Thursday, July 26, 2012

Margaret Olley


This week I watched the ABC programme about Margaret Olley called "A Life in Paint".  It has really stayed with me.  There was so much in the programme that really meant something to me - so I thought I'd share a snippet or two.  And, of course, its a great excuse to look at some of her beautiful pictures.  I even sought out some wonderful Protea pictures (as you know I have a protea farm and am a bit partial to the odd protea!)  




Probably the most memorable for me was when Olley talked really animatedly about how she loves to look at things.  It's not just still lifes, but landscape, portraits, anything, she said.  She saw things, and loved to look at them and paint them.  She described it as having "greedy eyes".  I SO related to this!  I am always looking.  Always.  My family think I'm nuts because I have to hold myself back from stopping 50 times while I'm driving somewhere, just so I can snap a picture with my iphone!

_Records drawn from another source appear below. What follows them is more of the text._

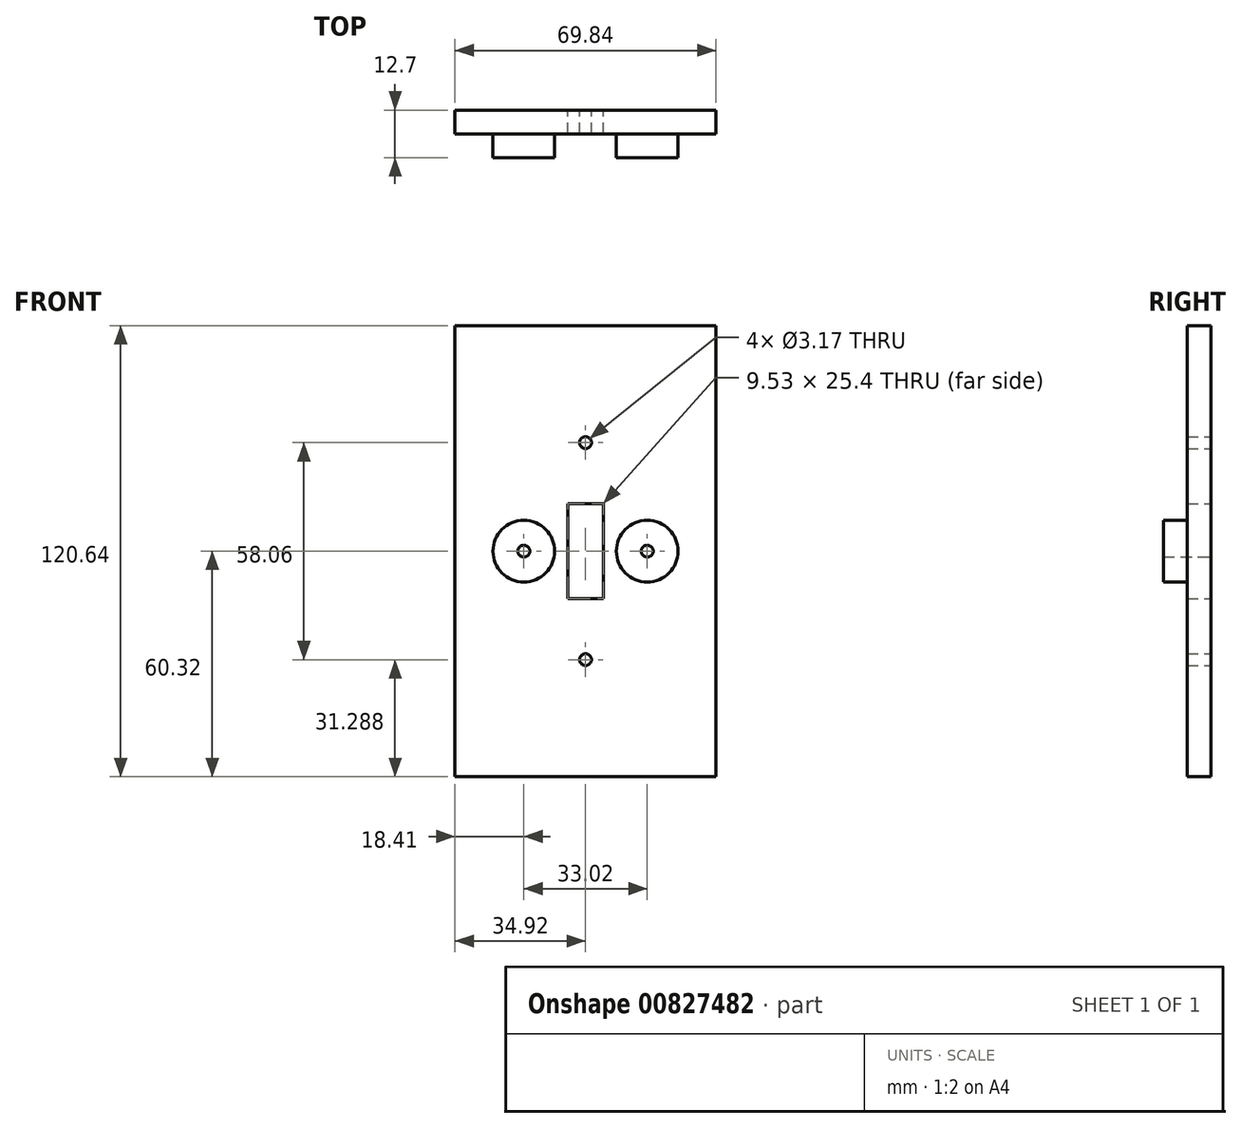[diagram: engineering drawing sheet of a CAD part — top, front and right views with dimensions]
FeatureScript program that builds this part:
annotation { "Feature Type Name" : "Feature", "Feature Type Description" : "" }
export const myFeature = defineFeature(function(context is Context, id is Id, definition is map)
    precondition{}
    {
        {
            var Q0;
            Q0=qCreatedBy(makeId("Front.planeOp"),FACE);
            var sketch = newSketch(context, id + "F0", { "sketchPlane" : qUnion([Q0])});
            skLineSegment(sketch, "E0.bottom", {"start": v(34.92, -60.32) * mm, "end": v(-34.93, -60.33) * mm});
            skLineSegment(sketch, "E0.top", {"start": v(34.93, 60.33) * mm, "end": v(-34.92, 60.32) * mm});
            skLineSegment(sketch, "E0.left", {"start": v(34.92, -60.32) * mm, "end": v(34.93, 60.33) * mm});
            skLineSegment(sketch, "E0.right", {"start": v(-34.93, -60.33) * mm, "end": v(-34.92, 60.32) * mm});
            skPoint(sketch, "E0.middle", {"position": v(0, 0) * mm});
            skLineSegment(sketch, "E1.bottom", {"start": v(4.76, -12.7) * mm, "end": v(-4.76, -12.7) * mm});
            skLineSegment(sketch, "E1.top", {"start": v(4.76, 12.7) * mm, "end": v(-4.76, 12.7) * mm});
            skLineSegment(sketch, "E1.left", {"start": v(4.76, -12.7) * mm, "end": v(4.76, 12.7) * mm});
            skLineSegment(sketch, "E1.right", {"start": v(-4.76, -12.7) * mm, "end": v(-4.76, 12.7) * mm});
            skCircle(sketch, "E2", {"center": v(0, 29.03) * mm, "radius": 1.59 * mm});
            skCircle(sketch, "E3", {"center": v(0, -29.03) * mm, "radius": 1.59 * mm});
            skPoint(sketch, "E3.centerSnap0", {"position": v(0, -12.7) * mm});
            skCircle(sketch, "E4", {"center": v(16.51, 0) * mm, "radius": 1.59 * mm});
            skCircle(sketch, "E5", {"center": v(-16.51, 0) * mm, "radius": 1.59 * mm});
            skCircle(sketch, "E6", {"center": v(-16.51, 0) * mm, "radius": 8.26 * mm});
            skCircle(sketch, "E7", {"center": v(16.51, 0) * mm, "radius": 8.26 * mm});
            skSolve(sketch);
        }
        {
            var Q0;
            Q0=makeQuery(id+"F0.imprint","IMPRINT",FACE,{"disambiguationData":[TD([[makeQuery(id+"F0.imprint","IMPRINT",EDGE,{"derivedFrom":sQuery(id+"F0.wireOp",EDGE,"E0.bottom")}),-1.0]])]});
            extrude(context, id + "F1", {"entities" : qUnion([Q0]), "depth" : 6.35 * mm, "offsetDistance" : 25.4 * mm});
        }
        {
            var Q0;
            Q0=makeQuery(id+"F0.imprint","IMPRINT",FACE,{"disambiguationData":[TD([[makeQuery(id+"F0.imprint","IMPRINT",EDGE,{"derivedFrom":sQuery(id+"F0.wireOp",EDGE,"E5")}),-1.0]])]});
            extrude(context, id + "F2", {"entities" : qUnion([Q0]), "operationType" : NewBodyOperationType.ADD, "depth" : 12.7 * mm, "offsetDistance" : 25.4 * mm});
        }
        {
            var Q0;
            Q0=makeQuery(id+"F0.imprint","IMPRINT",FACE,{"disambiguationData":[TD([[makeQuery(id+"F0.imprint","IMPRINT",EDGE,{"derivedFrom":sQuery(id+"F0.wireOp",EDGE,"E4")}),-1.0]])]});
            extrude(context, id + "F3", {"entities" : qUnion([Q0]), "operationType" : NewBodyOperationType.ADD, "depth" : 12.7 * mm, "offsetDistance" : 25.4 * mm});
        }
    });
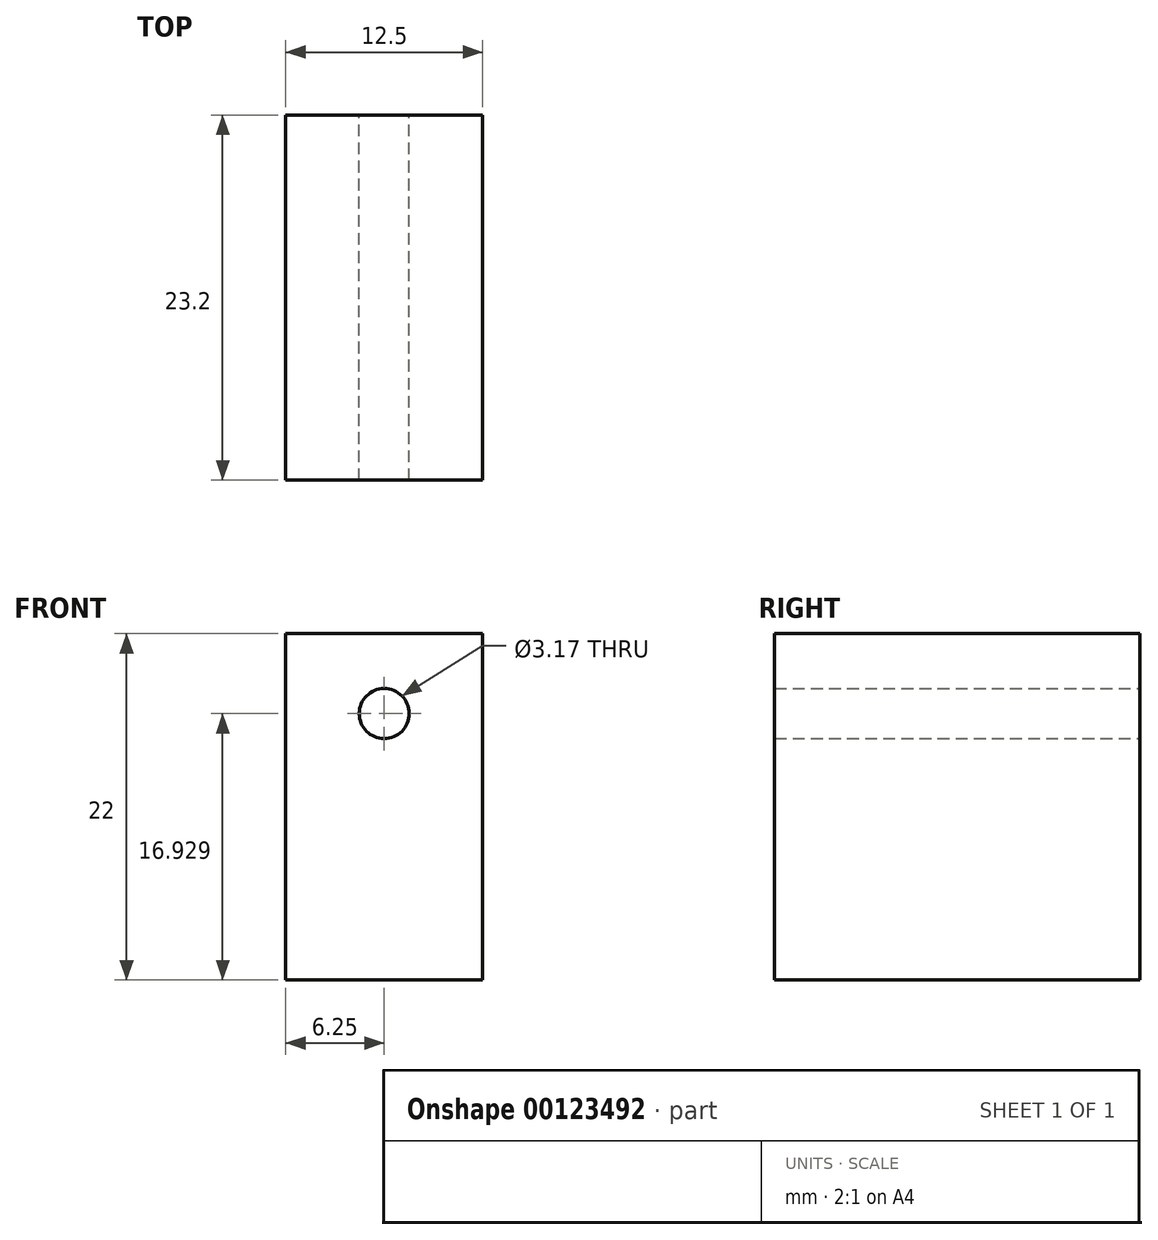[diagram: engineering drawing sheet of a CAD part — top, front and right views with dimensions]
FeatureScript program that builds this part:
annotation { "Feature Type Name" : "Feature", "Feature Type Description" : "" }
export const myFeature = defineFeature(function(context is Context, id is Id, definition is map)
    precondition{}
    {
        {
            var Q0;
            Q0=qCreatedBy(makeId("Top.planeOp"),FACE);
            var sketch = newSketch(context, id + "F0", { "sketchPlane" : qUnion([Q0])});
            skLineSegment(sketch, "E0.left", {"start": v(0, 0) * mm, "end": v(0, 0) * mm});
            skLineSegment(sketch, "E0.right", {"start": v(4.53, 0) * mm, "end": v(4.53, 0) * mm});
            skLineSegment(sketch, "E1.bottom", {"start": v(0, 0) * mm, "end": v(12.5, 0) * mm});
            skLineSegment(sketch, "E1.top", {"start": v(0, 23.2) * mm, "end": v(12.5, 23.2) * mm});
            skLineSegment(sketch, "E1.left", {"start": v(0, 0) * mm, "end": v(0, 23.2) * mm});
            skLineSegment(sketch, "E1.right", {"start": v(12.5, 0) * mm, "end": v(12.5, 23.2) * mm});
            skSolve(sketch);
        }
        {
            var Q0;
            Q0 = qSketchRegion(id + "F0", true);
            extrude(context, id + "F1", {"entities" : qUnion([Q0]), "depth" : 22 * mm});
        }
        {
            var Q0;
            Q0=makeQuery(id+"F1.opExtrude","SWEPT_FACE",FACE,{"disambiguationData":[OSD([sQuery(id+"F0.wireOp",EDGE,"E1.top")])]});
            var sketch = newSketch(context, id + "F2", { "sketchPlane" : qUnion([Q0])});
            skCircle(sketch, "E2", {"center": v(-6.25, 16.93) * mm, "radius": 1.59 * mm});
            skPoint(sketch, "E2.centerSnap0", {"position": v(-6.25, 22) * mm});
            skSolve(sketch);
        }
        {
            var Q0;
            Q0=makeQuery(id+"F2.imprint","IMPRINT",FACE,{"disambiguationData":[TD([[makeQuery(id+"F2.imprint","IMPRINT",EDGE,{"derivedFrom":sQuery(id+"F2.wireOp",EDGE,"E2")}),1.0]])]});
            extrude(context, id + "F3", {"entities" : qUnion([Q0]), "operationType" : NewBodyOperationType.REMOVE, "oppositeDirection" : true, "depth" : 25 * mm});
        }
    });
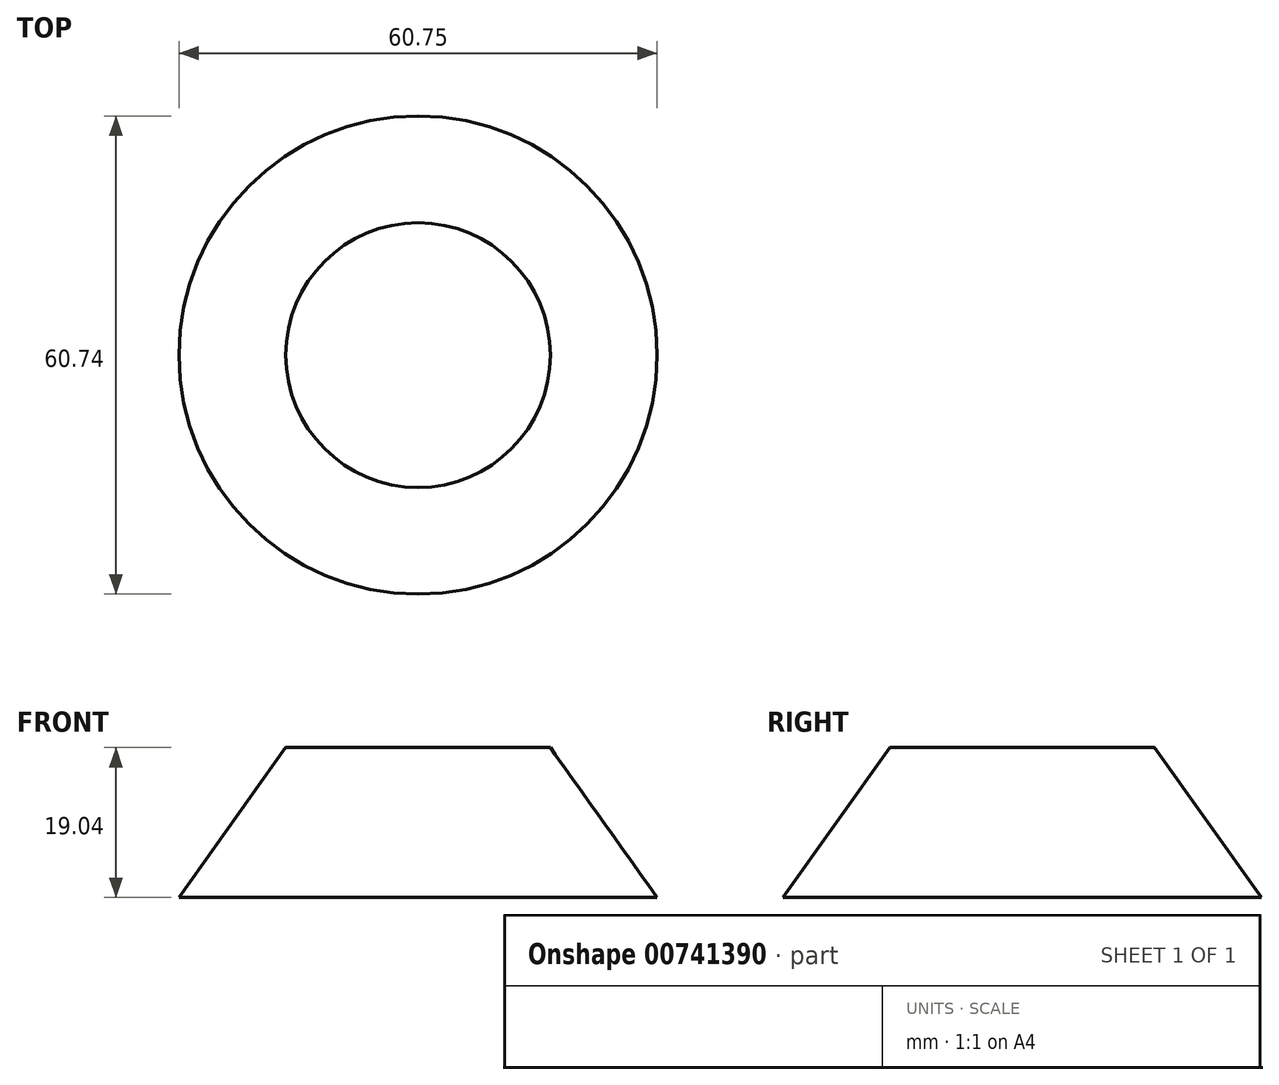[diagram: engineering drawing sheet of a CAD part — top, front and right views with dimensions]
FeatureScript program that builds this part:
annotation { "Feature Type Name" : "Feature", "Feature Type Description" : "" }
export const myFeature = defineFeature(function(context is Context, id is Id, definition is map)
    precondition{}
    {
        {
            var Q0;
            Q0=qCreatedBy(makeId("Front.planeOp"),FACE);
            var sketch = newSketch(context, id + "F0", { "sketchPlane" : qUnion([Q0])});
            skLineSegment(sketch, "E0", {"start": v(-2.23, 10.37) * mm, "end": v(-2.23, -8.67) * mm});
            skLineSegment(sketch, "E1", {"start": v(-2.23, -8.67) * mm, "end": v(28.14, -8.67) * mm});
            skLineSegment(sketch, "E2", {"start": v(-2.23, 10.37) * mm, "end": v(14.58, 10.37) * mm});
            skLineSegment(sketch, "E3", {"start": v(14.58, 10.37) * mm, "end": v(28.14, -8.67) * mm});
            skSolve(sketch);
        }
        {
            var Q0;
            Q0=makeQuery(id+"F0.imprint","IMPRINT",FACE,{"disambiguationData":[TD([[makeQuery(id+"F0.imprint","IMPRINT",EDGE,{"derivedFrom":sQuery(id+"F0.wireOp",EDGE,"E0")}),1.0]])]});
            var Q1;
            Q1=sQuery(id+"F0.wireOp",EDGE,"E0");
            revolve(context, id + "F1", {"surfaceOperationType" : NewSurfaceOperationType.NEW, "entities" : qUnion([Q0]), "axis" : qUnion([Q1]), "revolveType" : RevolveType.FULL});
        }
    });
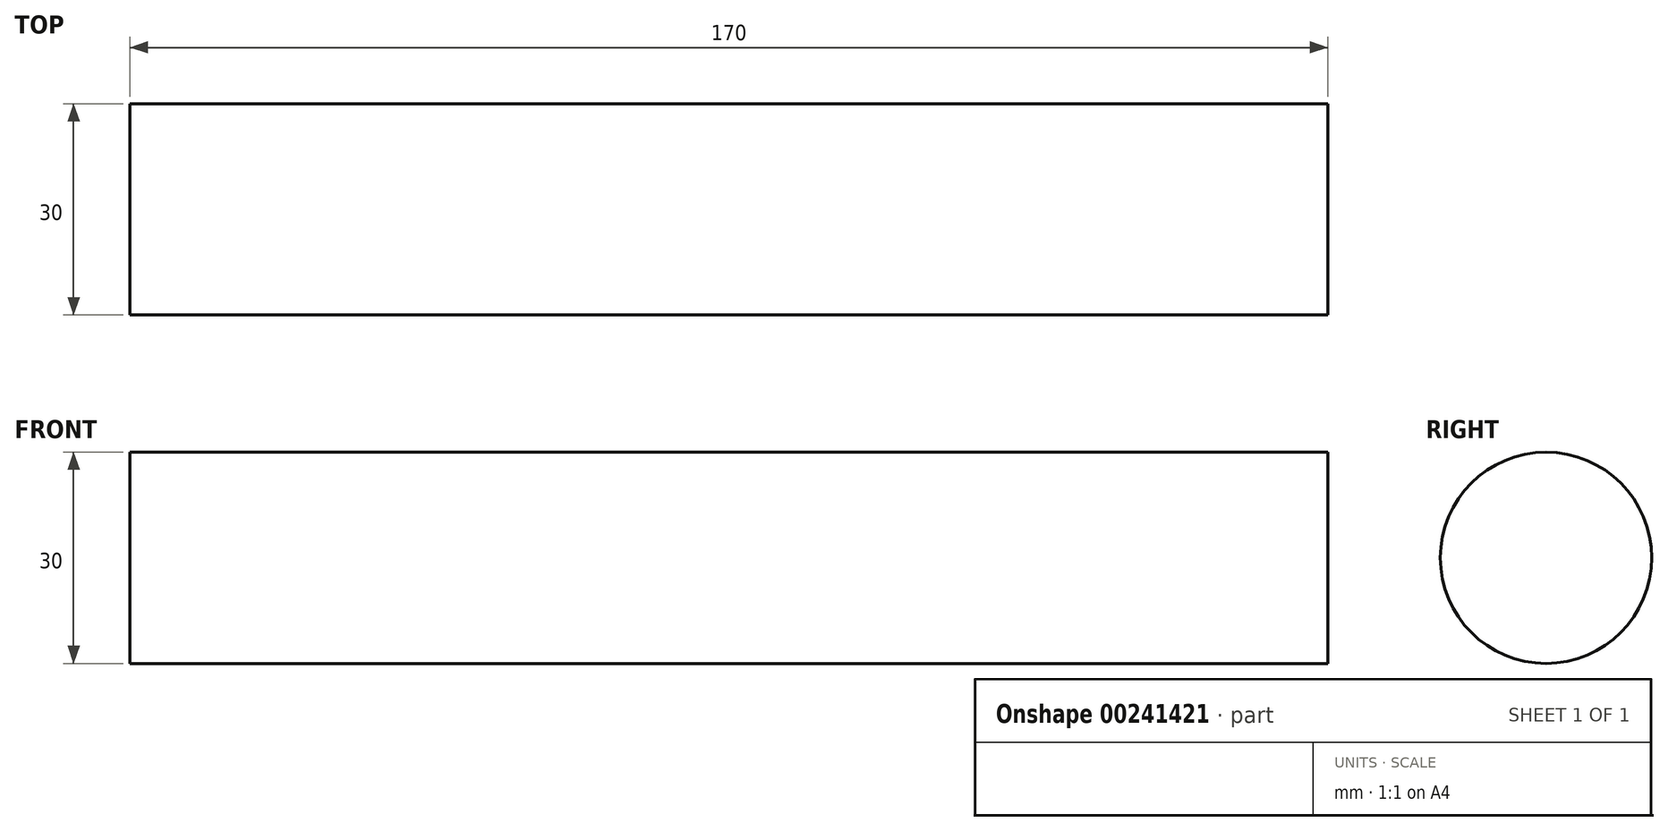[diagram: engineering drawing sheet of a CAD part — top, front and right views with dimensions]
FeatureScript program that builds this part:
annotation { "Feature Type Name" : "Feature", "Feature Type Description" : "" }
export const myFeature = defineFeature(function(context is Context, id is Id, definition is map)
    precondition{}
    {
        {
            var Q0;
            Q0=qCreatedBy(makeId("Right.planeOp"),FACE);
            var sketch = newSketch(context, id + "F0", { "sketchPlane" : qUnion([Q0])});
            skCircle(sketch, "E0", {"center": v(0, 0) * mm, "radius": 15 * mm});
            skSolve(sketch);
        }
        {
            var Q0;
            Q0 = qSketchRegion(id + "F0", true);
            extrude(context, id + "F1", {"entities" : qUnion([Q0]), "depth" : 170 * mm});
        }
    });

I know I'm not alone here.  But I do find that visually, I am sometimes so overwhelmed that I have to find ways to calm myself down!  I get very frustrated that my current life circumstances don't allow me time to channel this obsession fully.  It's a constant state of tension that I live in.  I know if I can find ways to channel it, that's where the creativity happens.  



It was also being able to watch Olley's process of working that I found fascinating.  I don't know where we get these ideas that there is a "proper" way of doing something, and that if we deviate from that we are doing it "wrong".  There was so much about what Olley did that was "wrong".  But who cares!!! The process is personal, private even, and is so integral to achieving the outcome.  Had she not had that particular process of working, her artwork would be different.  But the work of art produced was purely Margaret Olley and was the outcome of these "wrong" work practices.  Her brushes were more like over-used broomsticks!  I found it very inspiring and liberating.   The need and desire to make work is what took precedence for her, not having quality brushes and a large, spacious studio!  She painted in every room of her house.  Even the kitchen!  It was integral to her life, not an add-on.  What a national treasure she was/is!  If you didn't catch it, its worth watching on iView.  It is visually rich and fascinating!


1 comment:

  1. The basket of hibiscus are just beautiful. I've seen that programme because I couldn't stop looking through her home!